Sem esquecer o amor de
Bettina a Goethe (acima de todos os seus outros amores), qual pano de fundo
ensaístico para este inesgotável tema, mas também, para o tema que dá título ao
livro, a imortalidade, pois não pode ignorar-se a sugestão de que Bettina não
procura (apenas?) o amor, mas (sobretudo?) a colagem à imortalidade.
E aqui reside a ponte – aliás, não (necessariamente)

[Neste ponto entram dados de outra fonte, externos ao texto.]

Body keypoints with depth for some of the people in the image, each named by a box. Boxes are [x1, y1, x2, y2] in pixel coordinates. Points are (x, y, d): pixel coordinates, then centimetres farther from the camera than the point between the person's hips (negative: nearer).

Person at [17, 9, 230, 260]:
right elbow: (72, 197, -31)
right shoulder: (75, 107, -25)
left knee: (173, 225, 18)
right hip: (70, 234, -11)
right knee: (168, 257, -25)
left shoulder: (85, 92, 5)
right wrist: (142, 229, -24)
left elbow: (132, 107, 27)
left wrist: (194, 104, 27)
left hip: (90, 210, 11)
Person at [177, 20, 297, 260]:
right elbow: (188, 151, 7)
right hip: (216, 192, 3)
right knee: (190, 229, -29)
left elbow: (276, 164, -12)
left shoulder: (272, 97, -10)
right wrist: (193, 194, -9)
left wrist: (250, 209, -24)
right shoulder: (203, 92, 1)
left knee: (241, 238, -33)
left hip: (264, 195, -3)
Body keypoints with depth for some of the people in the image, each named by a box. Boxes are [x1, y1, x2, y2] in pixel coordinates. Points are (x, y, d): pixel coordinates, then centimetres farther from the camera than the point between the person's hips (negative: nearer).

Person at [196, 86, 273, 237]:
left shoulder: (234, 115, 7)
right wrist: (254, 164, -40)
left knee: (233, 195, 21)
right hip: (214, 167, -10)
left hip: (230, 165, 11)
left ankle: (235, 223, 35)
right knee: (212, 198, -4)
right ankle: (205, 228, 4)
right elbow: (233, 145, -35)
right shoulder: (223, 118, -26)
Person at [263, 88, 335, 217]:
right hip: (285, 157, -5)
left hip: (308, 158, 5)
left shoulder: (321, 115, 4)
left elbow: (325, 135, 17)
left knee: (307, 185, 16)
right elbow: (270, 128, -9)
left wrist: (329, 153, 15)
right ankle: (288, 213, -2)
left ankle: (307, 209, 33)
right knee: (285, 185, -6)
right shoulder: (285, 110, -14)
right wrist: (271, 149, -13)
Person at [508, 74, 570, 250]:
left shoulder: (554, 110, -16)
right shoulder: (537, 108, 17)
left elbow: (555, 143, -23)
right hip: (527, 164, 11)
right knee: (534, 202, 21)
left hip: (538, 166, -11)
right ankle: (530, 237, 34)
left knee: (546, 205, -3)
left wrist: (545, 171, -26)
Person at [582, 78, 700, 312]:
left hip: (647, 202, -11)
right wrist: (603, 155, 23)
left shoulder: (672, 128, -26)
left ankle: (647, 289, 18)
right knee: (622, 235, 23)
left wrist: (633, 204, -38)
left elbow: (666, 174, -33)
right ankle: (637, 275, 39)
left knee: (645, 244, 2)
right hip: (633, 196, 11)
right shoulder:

estabelecida – entre o amor e a imortalidade (se é que o Autor pensou sequer em sugerir tal ponte).
A ideia da imortalidade
é-nos apresentada – e não vejo que pudesse ser doutra maneira -, como o que
fica de quem passa, ou seja, aquilo que, após a morte - embora se conquiste em vida - permanece numa qualquer memória colectiva, aquilo
que fomos capazes de deixar; com uma particularidade, aquilo que fomos capazes
de deixar não somos nós, mas tão só a imagem que de nós foi apercebida.
Sublinhem-se, a este propósito, os curiosos diálogos post mortem – só podiam!

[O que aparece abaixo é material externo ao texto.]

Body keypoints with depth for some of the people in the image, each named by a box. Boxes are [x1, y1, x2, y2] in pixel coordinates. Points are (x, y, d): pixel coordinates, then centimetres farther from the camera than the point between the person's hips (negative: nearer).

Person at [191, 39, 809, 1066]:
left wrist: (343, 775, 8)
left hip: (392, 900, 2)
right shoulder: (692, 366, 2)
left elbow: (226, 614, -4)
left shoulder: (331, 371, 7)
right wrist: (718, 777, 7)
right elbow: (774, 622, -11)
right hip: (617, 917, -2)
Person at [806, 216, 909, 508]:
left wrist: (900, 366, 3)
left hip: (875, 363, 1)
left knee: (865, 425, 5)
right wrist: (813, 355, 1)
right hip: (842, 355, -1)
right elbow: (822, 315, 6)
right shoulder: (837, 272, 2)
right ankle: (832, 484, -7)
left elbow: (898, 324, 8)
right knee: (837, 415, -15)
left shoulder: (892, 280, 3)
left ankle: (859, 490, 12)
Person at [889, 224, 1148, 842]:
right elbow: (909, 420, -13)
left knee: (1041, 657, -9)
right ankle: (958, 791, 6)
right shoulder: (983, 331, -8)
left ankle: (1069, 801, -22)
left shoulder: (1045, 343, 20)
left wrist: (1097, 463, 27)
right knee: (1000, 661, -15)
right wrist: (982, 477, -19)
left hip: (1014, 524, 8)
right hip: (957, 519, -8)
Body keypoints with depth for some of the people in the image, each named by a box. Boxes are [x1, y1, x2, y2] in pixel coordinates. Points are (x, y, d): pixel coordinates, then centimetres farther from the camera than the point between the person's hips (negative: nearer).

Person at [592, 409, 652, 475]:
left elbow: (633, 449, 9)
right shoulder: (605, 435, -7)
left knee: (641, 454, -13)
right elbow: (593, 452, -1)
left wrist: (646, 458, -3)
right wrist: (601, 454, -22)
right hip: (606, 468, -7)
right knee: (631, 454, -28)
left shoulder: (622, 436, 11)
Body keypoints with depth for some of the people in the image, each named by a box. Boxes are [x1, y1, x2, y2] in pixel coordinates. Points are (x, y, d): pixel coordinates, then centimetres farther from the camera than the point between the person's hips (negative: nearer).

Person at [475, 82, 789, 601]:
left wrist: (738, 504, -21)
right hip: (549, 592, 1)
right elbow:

– entre Goethe e Hemingway (que bem escolhido, este!).
Ainda a propósito, é
introduzida a problemática da supremacia (ou soberania absoluta?) da imagem – outra
ponte para a senhora idosa? Não creio, mas podia explorar-se esta hipótese –, do que
parece sobre o que é (o eu) ou, em termos mais sociológicos (do que
psicológicos), da imagologia sobre a ideologia. Aqui, novamente, em jeito
ensaístico, longe do estilo romanceado da catalogação
do livro.
Em resumo, um livro em que
os estilos (ensaio, romance) e os temas (imortalidade, imagem, fim das ideologias,
amor, sobretudo este) se somam (não necessariamente articulados, parece-me, mas
abrindo espaço à descoberta ou invenção de inúmeras conexões escondidas).
Enfim, um livro com pensamento e um livro para
pensar, portanto, um bom livro.
Mas eu talvez lhe tivesse chamado, O AMOR, ESSE IMORTAL. Não é este o seu leitmotiv?
Nota: transcrições/citações, a partir da edição de Publicações Dom Quixote, Lda., 1ª edição, Junho de 1990.